Prescribing Faith: Medicine, Media and Religion in American Culture
Badaracco, Claire H. Prescribing Faith: Medicine, Media and Religion in American Culture. Waco, TX: Baylor University Press, 2007.
In the Introduction, Badaracco asks, “What is it about American cultural identity that has cultivated the ground for alternative religions based on the rejection of formal medicine…?” As a professor of communication, she is interested in how 19th-century American religion advertised “a type of hopefulness” as compared with how medicine preyed more on fear. After a summary of early and mid-19th-century American healing movements, chapter two is devoted to Christian Science, with a particular interest in Mary Baker Eddy’s use of publishing and branding to spread her ideas. She separates Eddy from both Phineas P. Quimby and later mind cure movements by underlining Eddy’s religious conservativism rooted in the Bible; and she recognizes the importance of Eddy’s female religious leadership and the business of her religion.
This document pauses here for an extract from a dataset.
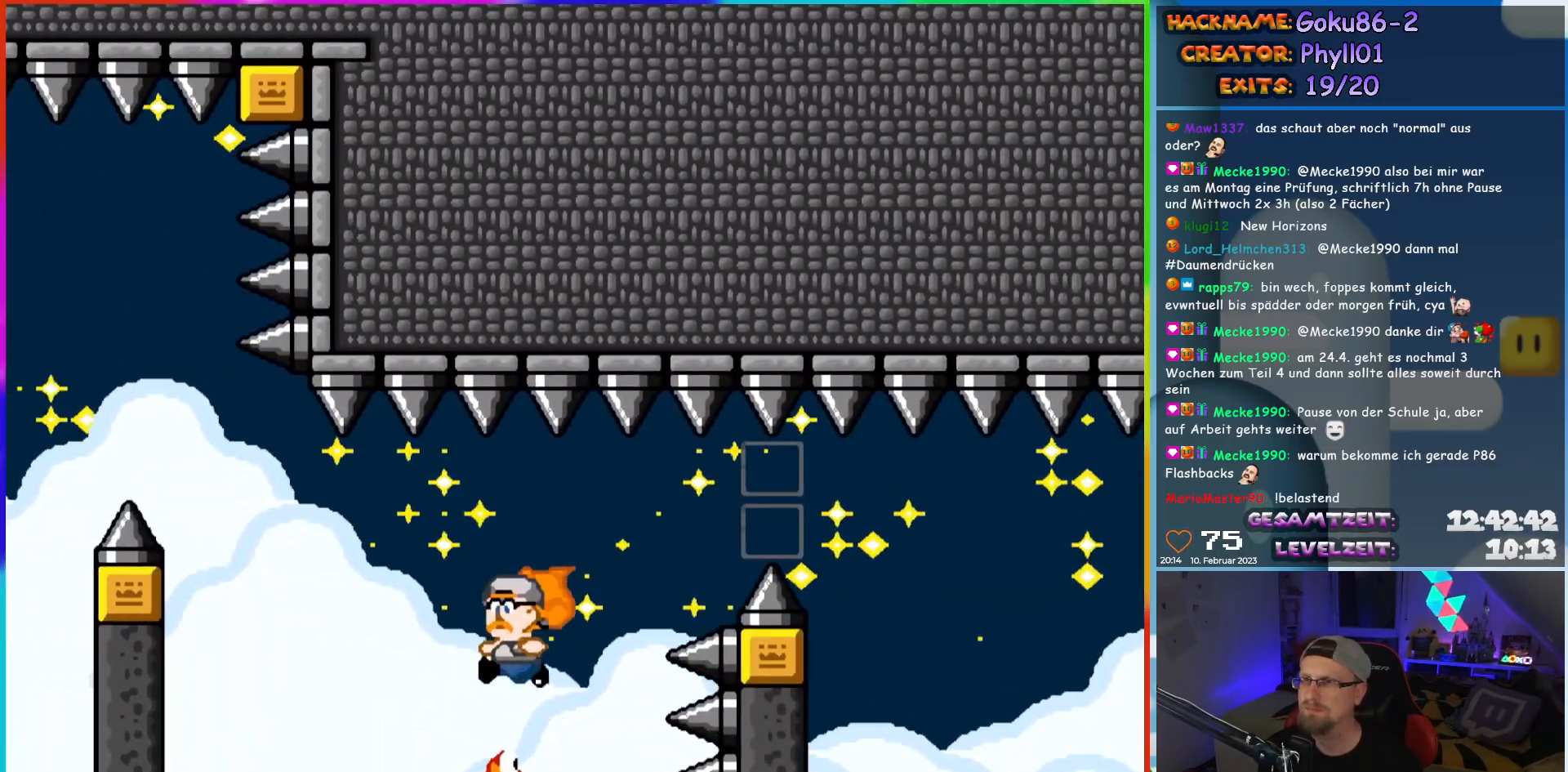
{"buttons": ["B", "Y", "DPAD_RIGHT"], "events": [[17, "DPAD_LEFT", "up"], [117, "DPAD_RIGHT", "down"], [367, "B", "up"], [483, "B", "down"]]}
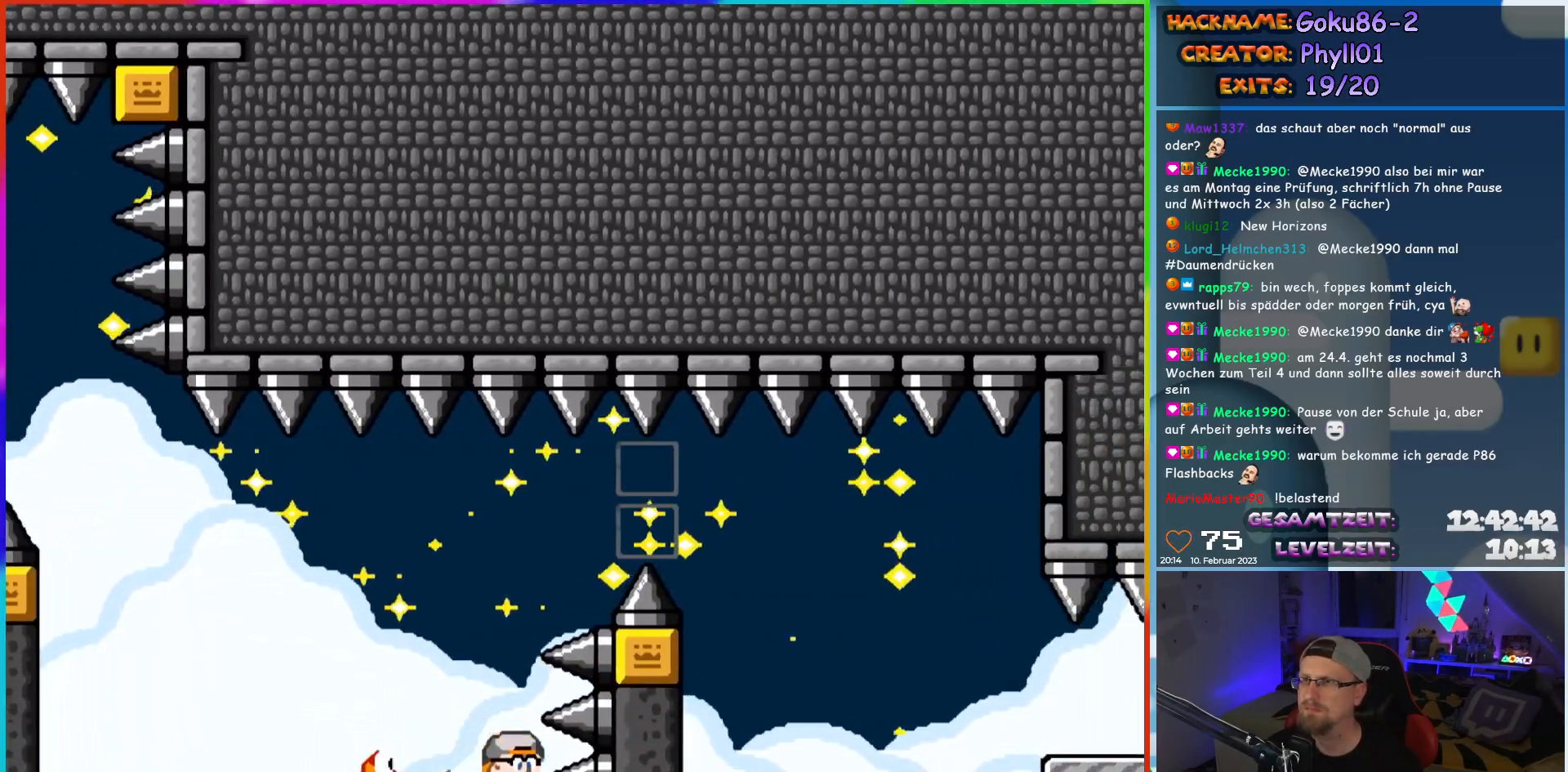
{"buttons": [], "events": [[50, "DPAD_UP", "down"], [67, "DPAD_LEFT", "down"], [67, "DPAD_RIGHT", "up"], [83, "DPAD_UP", "up"], [267, "DPAD_LEFT", "up"], [350, "B", "up"], [400, "Y", "up"]]}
Other chapters examine subsequent mind cure movements that arose during “the era of fads and quackery” that thrived because of the unreliability of medicine. With medicine’s reliance “on the imagination of disease and its concomitant fear,” many mental cure movements countered with their own appeal to hope. Despite the careful analysis of Christian Science practice in relation to 19th-century health practices, a number of errors should be noted, such as the fact that Calvin Frye’s father attended Harvard University, but Calvin himself did not (62).